# Storage Rack/basket



## WYOCAMPER (Mar 28, 2007)

I'm looking to fabricate one for the back of the Outback. It would provide some extra storage for transporting coolers, generator, firewood, etc. Someone here on Outbackers built one that bolted to the frame under the trailer. I have searched and searched, but can not seem to find that post with pics. Does anyone have that link or have pics they would be willing share of their mod?


----------



## Traveling Tek (Oct 15, 2010)

I did something similar on mine. I welded extra support to the frame and added a 2inch receiver. That allows me to haul the bikes, a hitch haul, and more. 

http://travelingtek.com/2010/08/06/bumper-version-2-0/


----------



## hautevue (Mar 8, 2009)

There are lots of links on this site to putting a receiver on the rear of your TT.

The one important message is never put a receiver (or any added weight, for that matter) on the TT bumper. It is not designed to take added weight and several OBers had bumpers tear, bend, etc. Always put the receiver on a frame support--requires welding or drilling and bolting framing steel across the rear, and then welding the new receiver onto the new frame members.

Then and only then can you hang that carrier for the genset, firewood, coolers, etc.

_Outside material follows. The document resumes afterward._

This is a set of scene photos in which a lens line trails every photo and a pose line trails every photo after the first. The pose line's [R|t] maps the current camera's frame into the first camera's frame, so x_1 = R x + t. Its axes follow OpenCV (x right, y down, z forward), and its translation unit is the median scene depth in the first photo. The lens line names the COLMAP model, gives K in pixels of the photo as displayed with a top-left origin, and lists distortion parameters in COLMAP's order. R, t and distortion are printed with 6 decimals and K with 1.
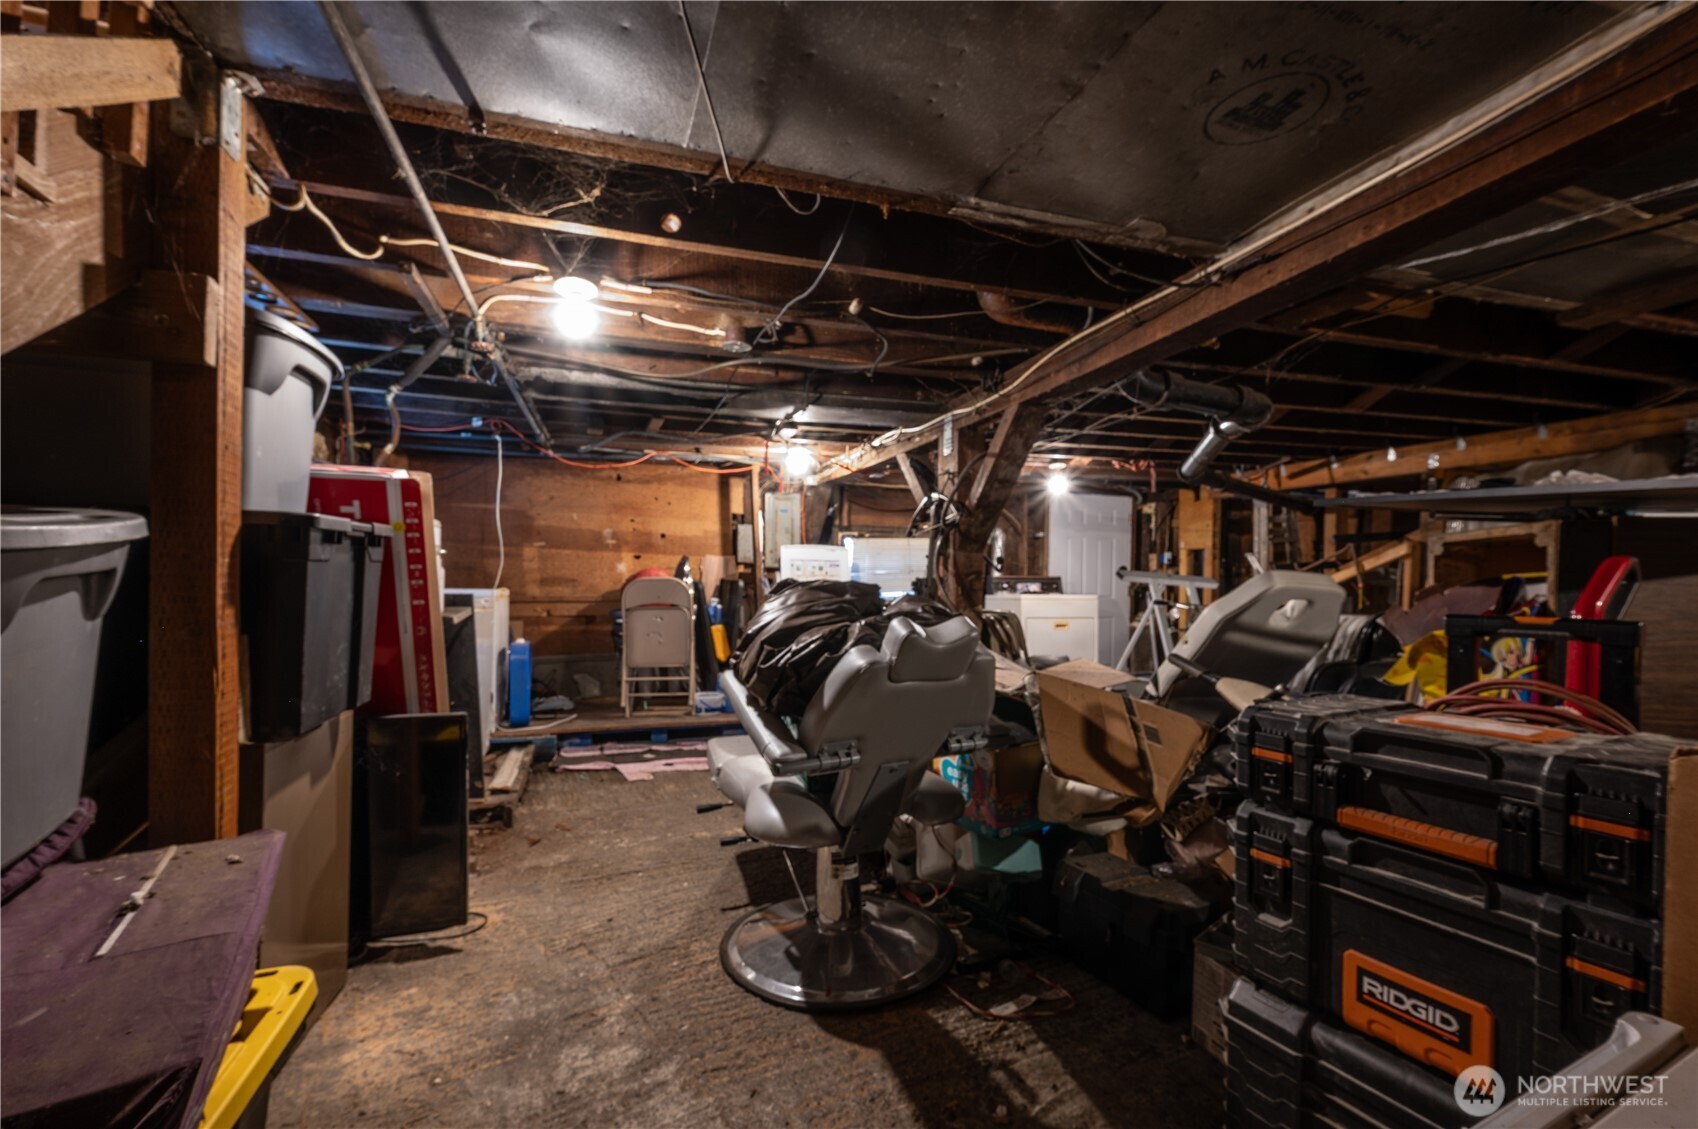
lens RADIAL K [[675.3, 0, 841.8], [0, 675.3, 574.6], [0, 0, 1]] dist [-0.003257, 0.000089]
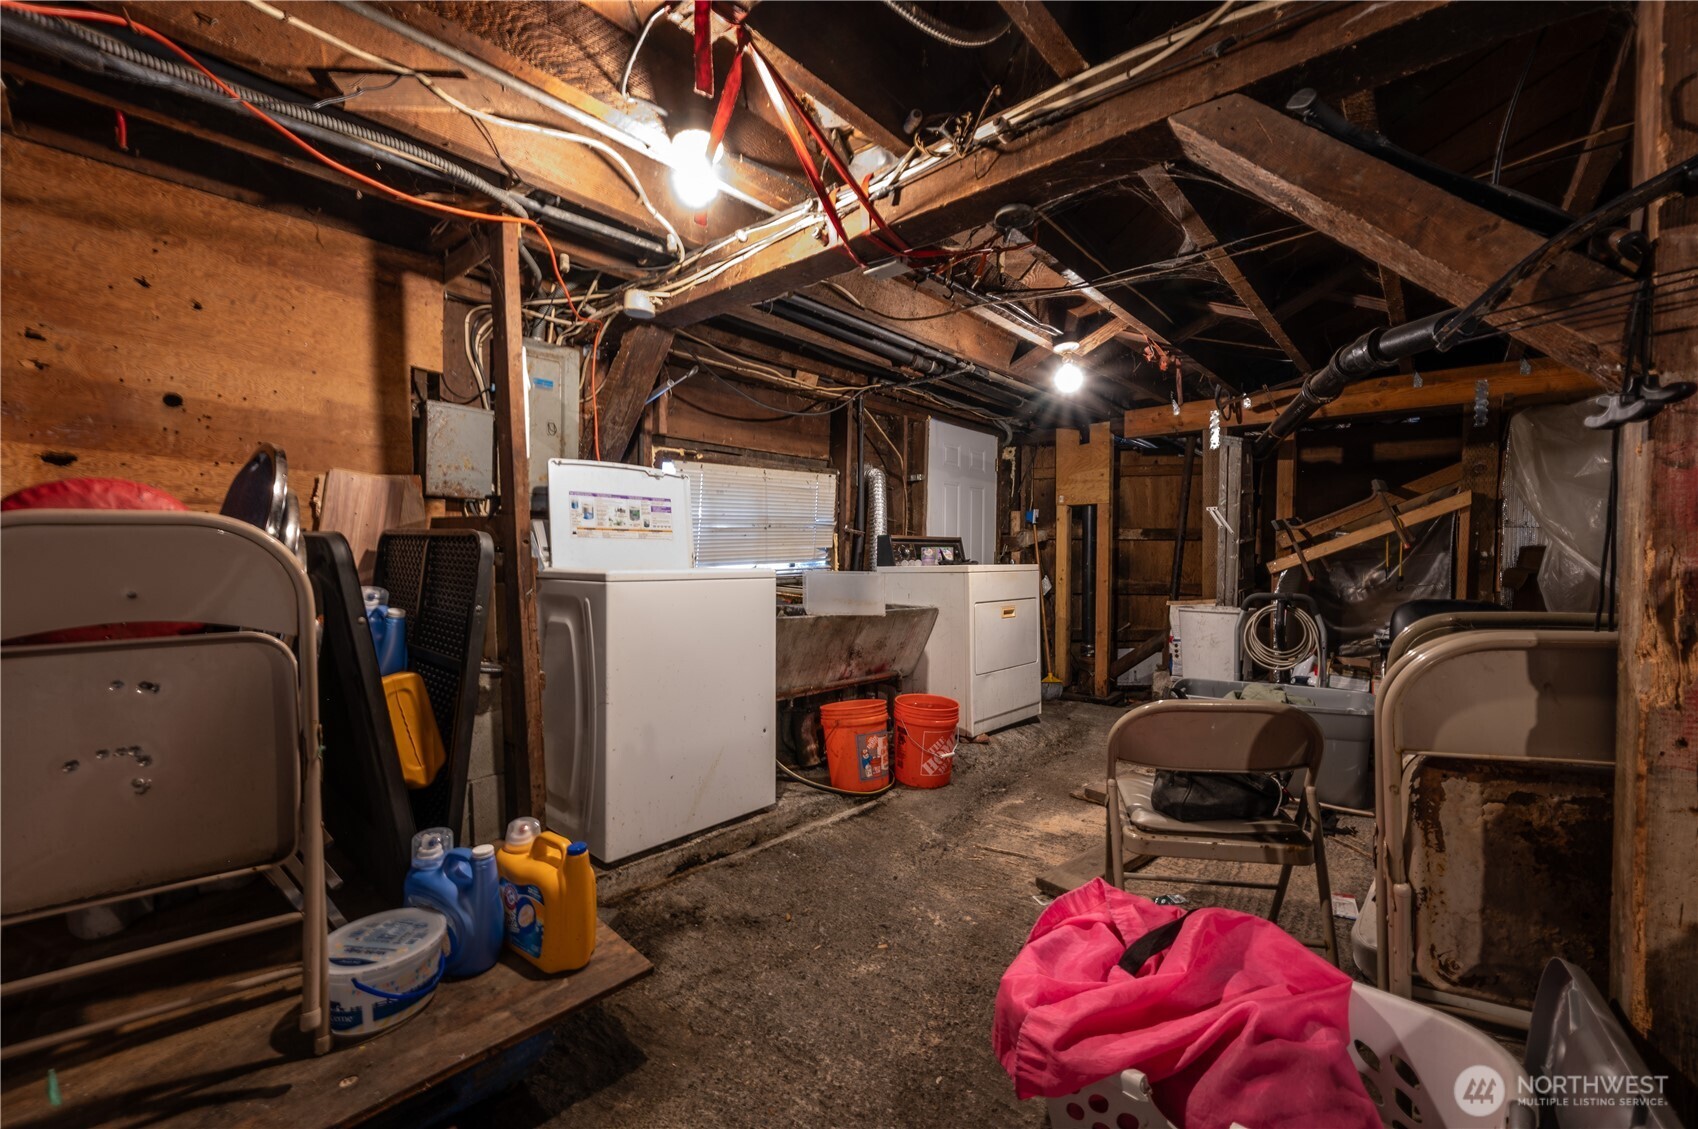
lens RADIAL K [[675.3, 0, 851.6], [0, 675.3, 554.7], [0, 0, 1]] dist [-0.003257, 0.000089]
pose [[0.872434, -0.007709, 0.488670, -0.131669], [-0.000095, 0.999873, 0.015942, 0.011528], [-0.488731, -0.013955, 0.872323, 0.530160]]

Also, the added frame members and the new receiver and the tray and genset, etc., etc., add weight to the TT, so take that into account when loading. Added weight on the far rear reduces the TT tongue weight; but you still want the tongue weight to be 10% to 15% of the total TT weight. If the tongue is too light, ole demon Sway will show up...


----------



## raynardo (Jun 8, 2007)

Been there, done that, love it.

Here's the *link*.


----------



## AK or Bust (Nov 22, 2010)

Great thread !

I was considering adding a bike rack to the bumper but now I see how weak the bumper is. I like the modification of welding an extension platform with hitch receiver to the back. It's now on my list to try in the near future.

Jim


----------



## Oregon_Camper (Sep 13, 2004)

Here is the link to my site with 3 pictures of the hitch I had installed on my previous Outback.

http://home.comcast.net/~tannerjim1/Mods/hitch_on_outback.htm


----------



## AK or Bust (Nov 22, 2010)

Oregon Camper, Thanks for the link to the mod. pics. I took a few minutes and looked through the camping pictures. Looks like you had some great times and stayed in beautiful campgrounds. The link on the hitch mod page didn't work but I got into it from http://home.comcast.net/~tannerjim1/Camping%20Trips.htm

Jim


----------